Ainda há dias pensei nele.
Habitualmente, duas ou três vezes por ano, por altura das quadras festivas e no Verão, comunicávamo-nos por escrito. E desta vez eu queria antecipar-me para não ser sempre ele a tomar a iniciativa de me escrever, de procurar saber de mim e dos combates que ia travando, comentando o que ia sabendo.
Não fui a tempo. E não haverá próxima vez.
Quando uma enxurrada começa é difícil estancá-la. E ultimamente chegam mais carregadas de más notícias. De todo o lado.
Apercebi-me ontem de que quando o funesto evento aconteceu, desta vez no Canadá, há mais de mês e meio, estava em viagem. E foi por um jovem advogado estagiário de língua materna chinesa que tive nota do seu passamento, o que muito me entristeceu.

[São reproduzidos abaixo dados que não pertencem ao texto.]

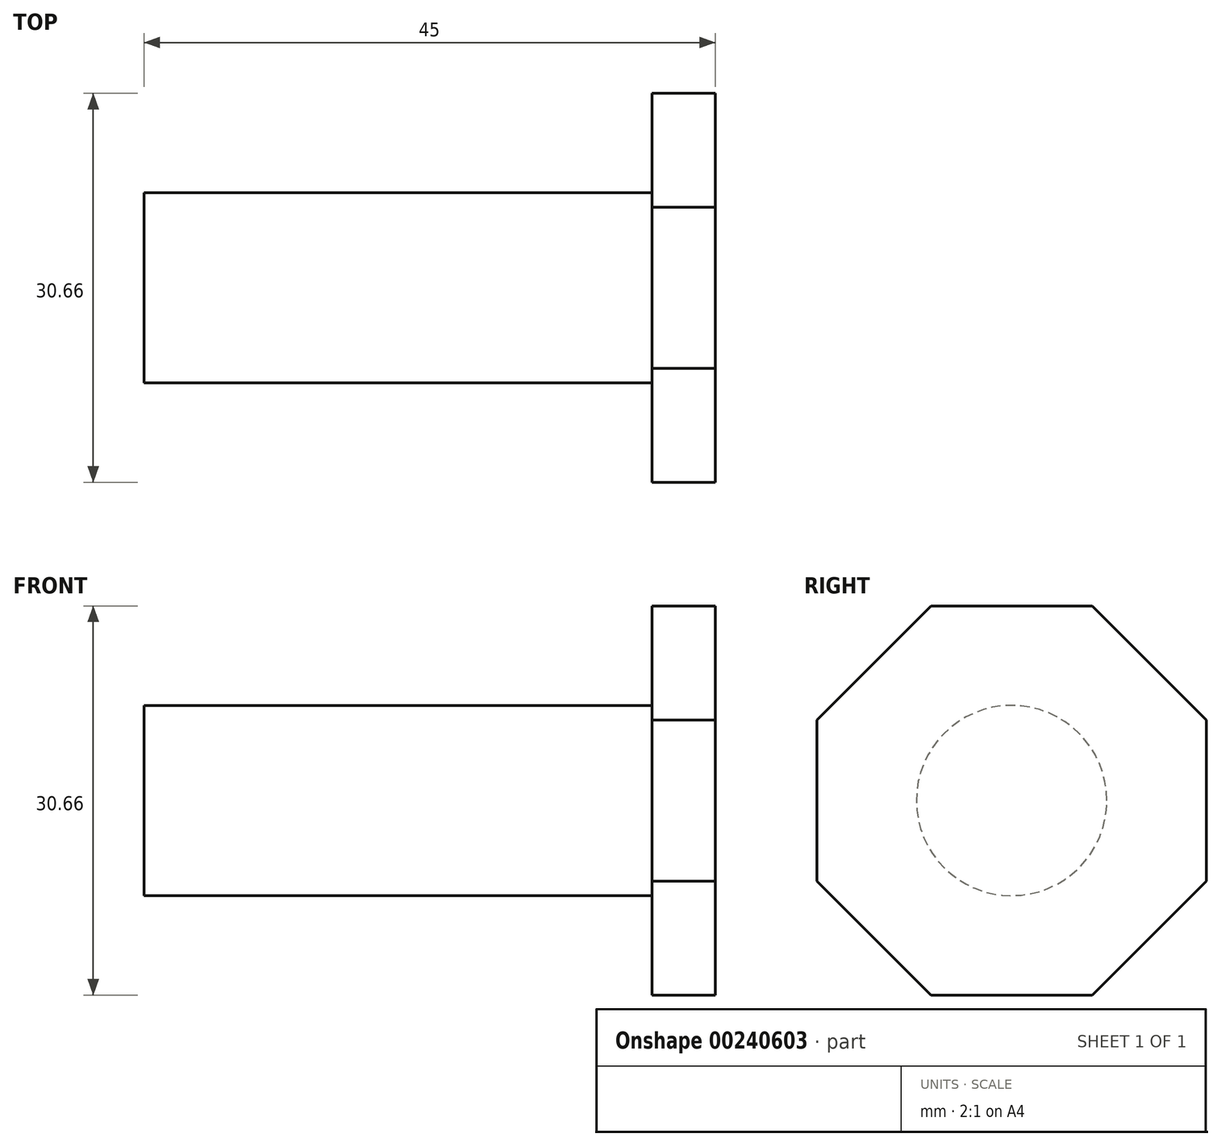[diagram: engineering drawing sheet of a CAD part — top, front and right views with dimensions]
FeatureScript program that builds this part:
annotation { "Feature Type Name" : "Feature", "Feature Type Description" : "" }
export const myFeature = defineFeature(function(context is Context, id is Id, definition is map)
    precondition{}
    {
        {
            var Q0;
            Q0=qCreatedBy(makeId("Right.planeOp"),FACE);
            var sketch = newSketch(context, id + "F0", { "sketchPlane" : qUnion([Q0])});
            skCircle(sketch, "E0.cCircle", {"center": v(0, 0) * mm, "radius": 15.33 * mm, "construction": true});
            skLineSegment(sketch, "E0.0", {"start": v(15.33, 6.35) * mm, "end": v(15.33, -6.35) * mm});
            skLineSegment(sketch, "E0.1", {"start": v(15.33, -6.35) * mm, "end": v(6.35, -15.33) * mm});
            skLineSegment(sketch, "E0.2", {"start": v(6.35, -15.33) * mm, "end": v(-6.35, -15.33) * mm});
            skLineSegment(sketch, "E0.3", {"start": v(-6.35, -15.33) * mm, "end": v(-15.33, -6.35) * mm});
            skLineSegment(sketch, "E0.4", {"start": v(-15.33, -6.35) * mm, "end": v(-15.33, 6.35) * mm});
            skLineSegment(sketch, "E0.5", {"start": v(-15.33, 6.35) * mm, "end": v(-6.35, 15.33) * mm});
            skLineSegment(sketch, "E0.6", {"start": v(-6.35, 15.33) * mm, "end": v(6.35, 15.33) * mm});
            skLineSegment(sketch, "E0.7", {"start": v(6.35, 15.33) * mm, "end": v(15.33, 6.35) * mm});
            skPoint(sketch, "E0.0.midPoint", {"position": v(15.33, 0) * mm});
            skSolve(sketch);
        }
        {
            var Q0;
            Q0=qCreatedBy(makeId("Top.planeOp"),FACE);
            var sketch = newSketch(context, id + "F1", { "sketchPlane" : qUnion([Q0])});
            skLineSegment(sketch, "E1.bottom", {"start": v(0, 7.5) * mm, "end": v(-40, 7.5) * mm});
            skLineSegment(sketch, "E1.top", {"start": v(0, -7.5) * mm, "end": v(-40, -7.5) * mm});
            skLineSegment(sketch, "E1.left", {"start": v(0, 7.5) * mm, "end": v(0, -7.5) * mm});
            skLineSegment(sketch, "E1.right", {"start": v(-40, 7.5) * mm, "end": v(-40, -7.5) * mm});
            skPoint(sketch, "E1.middle", {"position": v(-20, 0) * mm});
            skSolve(sketch);
        }
        {
            var Q0;
            Q0 = qSketchRegion(id + "F0", true);
            extrude(context, id + "F2", {"entities" : qUnion([Q0]), "depth" : 5 * mm});
        }
        {
            var Q0;
            Q0 = qSketchRegion(id + "F1", true);
            extrude(context, id + "F3", {"entities" : qUnion([Q0]), "operationType" : NewBodyOperationType.ADD, "endBound" : BoundingType.SYMMETRIC, "depth" : 15 * mm});
        }
        {
            var Q0;
            Q0=makeQuery(id+"F3.opExtrude","CAP_EDGE",EDGE,{"disambiguationData":[OSD([sQuery(id+"F1.wireOp",EDGE,"E1.bottom")])],"isStart":false});
            var Q1;
            Q1=makeQuery(id+"F3.opExtrude","CAP_EDGE",EDGE,{"disambiguationData":[OSD([sQuery(id+"F1.wireOp",EDGE,"E1.bottom")])],"isStart":true});
            var Q2;
            Q2=makeQuery(id+"F3.opExtrude","CAP_EDGE",EDGE,{"disambiguationData":[OSD([sQuery(id+"F1.wireOp",EDGE,"E1.top")])],"isStart":true});
            var Q3;
            Q3=makeQuery(id+"F3.opExtrude","CAP_EDGE",EDGE,{"disambiguationData":[OSD([sQuery(id+"F1.wireOp",EDGE,"E1.top")])],"isStart":false});
            fillet(context, id + "F4", {"entities" : qUnion([Q0, Q1, Q2, Q3]), "radius" : 7.5 * mm, "tangentPropagation" : true, "allowEdgeOverflow" : false});
        }
    });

Sei bem que a velhice caminha de braço dado com a idade, embora esse passeio nem sempre se faça à mesma velocidade. No seu caso, a sua extraordinária capacidade de trabalho continuou após a jubilação e não o impediu nos últimos anos de dar aulas e intervir em seminários, ajudando à formação de magistrados e advogados, ao mesmo que tempo que publicou mais de uma dúzia de livros, códigos anotados, comentários e manuais, a maior parte deles sobre o Direito de Macau. Incansável.

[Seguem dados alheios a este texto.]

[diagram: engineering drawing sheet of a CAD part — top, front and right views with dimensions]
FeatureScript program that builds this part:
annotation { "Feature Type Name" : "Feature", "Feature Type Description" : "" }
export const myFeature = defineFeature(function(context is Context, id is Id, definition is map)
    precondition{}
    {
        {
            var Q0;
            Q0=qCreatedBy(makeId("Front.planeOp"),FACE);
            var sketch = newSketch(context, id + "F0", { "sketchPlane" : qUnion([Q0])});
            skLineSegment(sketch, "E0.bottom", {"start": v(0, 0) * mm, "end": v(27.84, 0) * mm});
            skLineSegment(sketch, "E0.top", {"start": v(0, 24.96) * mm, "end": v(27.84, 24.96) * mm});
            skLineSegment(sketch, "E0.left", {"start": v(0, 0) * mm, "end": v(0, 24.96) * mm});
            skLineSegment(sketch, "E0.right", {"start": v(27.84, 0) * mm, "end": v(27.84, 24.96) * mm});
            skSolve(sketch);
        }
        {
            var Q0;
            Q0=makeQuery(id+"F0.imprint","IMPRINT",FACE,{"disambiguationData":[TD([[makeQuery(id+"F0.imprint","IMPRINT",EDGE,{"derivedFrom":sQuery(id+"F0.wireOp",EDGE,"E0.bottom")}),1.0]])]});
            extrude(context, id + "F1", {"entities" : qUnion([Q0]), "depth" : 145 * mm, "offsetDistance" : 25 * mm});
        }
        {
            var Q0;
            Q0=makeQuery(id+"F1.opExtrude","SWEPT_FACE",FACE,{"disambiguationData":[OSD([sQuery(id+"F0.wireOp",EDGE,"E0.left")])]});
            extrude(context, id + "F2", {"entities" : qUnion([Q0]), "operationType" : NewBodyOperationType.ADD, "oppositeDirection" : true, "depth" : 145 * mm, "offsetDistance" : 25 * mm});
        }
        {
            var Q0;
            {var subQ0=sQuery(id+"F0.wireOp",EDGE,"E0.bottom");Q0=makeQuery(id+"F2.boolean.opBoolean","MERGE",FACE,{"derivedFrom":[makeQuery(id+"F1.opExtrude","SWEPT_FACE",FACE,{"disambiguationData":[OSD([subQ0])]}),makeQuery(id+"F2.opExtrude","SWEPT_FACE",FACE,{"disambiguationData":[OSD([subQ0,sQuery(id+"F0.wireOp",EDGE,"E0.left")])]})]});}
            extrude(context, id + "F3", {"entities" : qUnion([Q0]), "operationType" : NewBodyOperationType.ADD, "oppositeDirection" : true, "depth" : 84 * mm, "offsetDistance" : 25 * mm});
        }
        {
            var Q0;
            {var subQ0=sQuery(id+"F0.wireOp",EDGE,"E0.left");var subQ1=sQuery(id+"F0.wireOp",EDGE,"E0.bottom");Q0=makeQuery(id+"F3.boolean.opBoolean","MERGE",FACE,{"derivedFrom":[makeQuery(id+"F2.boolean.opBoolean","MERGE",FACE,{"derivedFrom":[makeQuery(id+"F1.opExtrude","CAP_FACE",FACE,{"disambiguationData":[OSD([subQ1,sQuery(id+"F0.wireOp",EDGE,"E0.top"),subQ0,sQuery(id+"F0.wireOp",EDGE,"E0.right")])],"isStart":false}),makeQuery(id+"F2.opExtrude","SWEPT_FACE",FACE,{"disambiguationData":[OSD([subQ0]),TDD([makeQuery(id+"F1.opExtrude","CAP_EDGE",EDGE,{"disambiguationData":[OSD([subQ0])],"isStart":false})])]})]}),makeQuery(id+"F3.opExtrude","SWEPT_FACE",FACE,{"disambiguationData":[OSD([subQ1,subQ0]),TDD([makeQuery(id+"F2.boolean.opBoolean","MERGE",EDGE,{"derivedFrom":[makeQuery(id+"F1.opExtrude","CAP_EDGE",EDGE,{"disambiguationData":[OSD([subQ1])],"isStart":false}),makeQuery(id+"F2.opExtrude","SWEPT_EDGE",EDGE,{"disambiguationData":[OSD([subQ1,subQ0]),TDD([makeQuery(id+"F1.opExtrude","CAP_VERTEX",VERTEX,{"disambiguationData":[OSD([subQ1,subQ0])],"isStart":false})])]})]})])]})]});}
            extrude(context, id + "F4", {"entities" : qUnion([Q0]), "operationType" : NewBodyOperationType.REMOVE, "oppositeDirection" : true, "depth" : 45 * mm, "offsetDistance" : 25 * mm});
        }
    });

O último testemunho da sua amizade, e labor em prol da comunidade, foi-me entregue por amigo comum. Chegou com um cartão manuscrito por outro insigne jurista ligado à formação de magistrados, a acompanhar um exemplar do seu “Direito Disciplinar de Macau”, mal saído da tipografia, pelo qual me dava nota daquele me ser enviado por “especial recomendação” do autor.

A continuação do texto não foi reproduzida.